At first, we were rolling the dice looking for the animals and trying to flip all of them over. Also, as fairy tales were a part of our daily routine, I came up with the idea to include a chasing story into the game. So, the early prototype was ready!
So how did Brain Games get involved and what made them a great fit for Farm Rescue?
After I had designed my early prototype, for the next two to three months we just played the game, and I didn’t think to give it a name as I had never even thought about publishing it.
Well I assumed that all companies have their own design teams, so didn’t need ideas from outside designers. I had no idea how the board game industry works!
Looking for other children’s game recommendations online, I saw a discussion on BoardGameGeek. “What is that site?” I wondered, and then an ocean of information came up! The post I saw was about Brain Games’ Ice Cool, and everyone was so excited about it.
So – in just one day – I had learned that I could actually get someone to publish my own game, and that a company called Brain Games had published a great game called Ice Cool. I then saw they were behind other equally awesome games like Game of Trains and even Mr Jack – a game I already owned.
It might be sounds illogical or karmic but having already owned a Brain Games game and then randomly hearing about the same company nine years later made me think that there was something good about this company!
What I had to do next was to name my game and have it playtested a lot. When it came to playtesting, I enjoyed the feedback of the young playtesters in my daughter’s school – they were authentic and helpful!
Then I contacted Brain Games, as I liked their profile and product line. The response came quickly and when I saw the result of their excellent production of my game, I knew I had made the right choice.
Brain Games believed in Farm Rescue from the first moment and they behave in a very professional way. Communicating and working with them is really great!
I am so excited that my game is released and out there now.
What’s the game design scene like in Greece? Are there many other designers making waves in the board game space?
Board gaming is not such a popular hobby in Greece, and especially in west Greece where I live. Sometimes when I tell somebody that my hobby is playing board games, I sound weird to them, as they are mostly only aware of classic board games. But I don’t blame them – I was the same two years ago!
However, in the last few years the interest in board games has grown considerably, both in Greece and around the world, with more and more people coming into the hobby.
People with many years of experience and knowledge in board game industry have set up their own companies and are producing games by Greek designers, distributing them worldwide. Now lots of Greek designers have designed games that have sold thousands of copies and won many awards.

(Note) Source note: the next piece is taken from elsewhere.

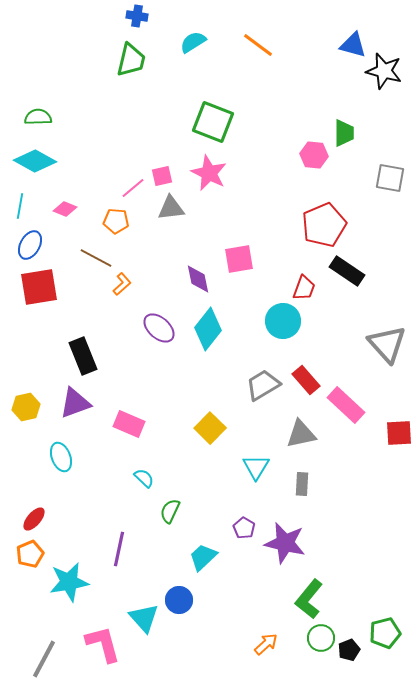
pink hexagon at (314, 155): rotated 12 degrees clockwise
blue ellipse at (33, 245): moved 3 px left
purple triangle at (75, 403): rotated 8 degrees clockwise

This couldn’t have happened without the help of playtesters. There are some great game playtesting groups in Greece, and there is also a national board game design contest, which takes place every year. This has welcomed a lot of talented designers whose games have been accepted by the global board game scene.
I believe we are at the beginning of an upward course for the board game design scene in Greece and I am optimistic that the following years will become more and more promising for Greece’s contribution to the worldwide board game industry.
How do you stay creative? Where do you find you get game ideas from?
The spark of my inspiration for Farm Rescue were my children. I wanted to make something for them and something that would give us good times as a family. I couldn’t have made it without the help of my supportive wife.
I always try to make something special for my kids, be it a board game or something totally different like a trip. But because they are my inspiration, my design process often shifts from demanding and time-consuming to creative and funny!
So with your first game on shelves now, what can we look forward from you next?
Currently I am working on two prototypes: one kids game and one family game (as my oldest daughter is now seven).
I have other ideas I would like to work on and I will do so as long as I find some time. But don’t expect a heavy war game from me in the near future – although I believe in the motto “never say never”, other board game categories are my priority at the moment!
Generally, my future plans include whatever satisfies the needs of my family – and that’s anything that ensures we have fun and enjoy ourselves!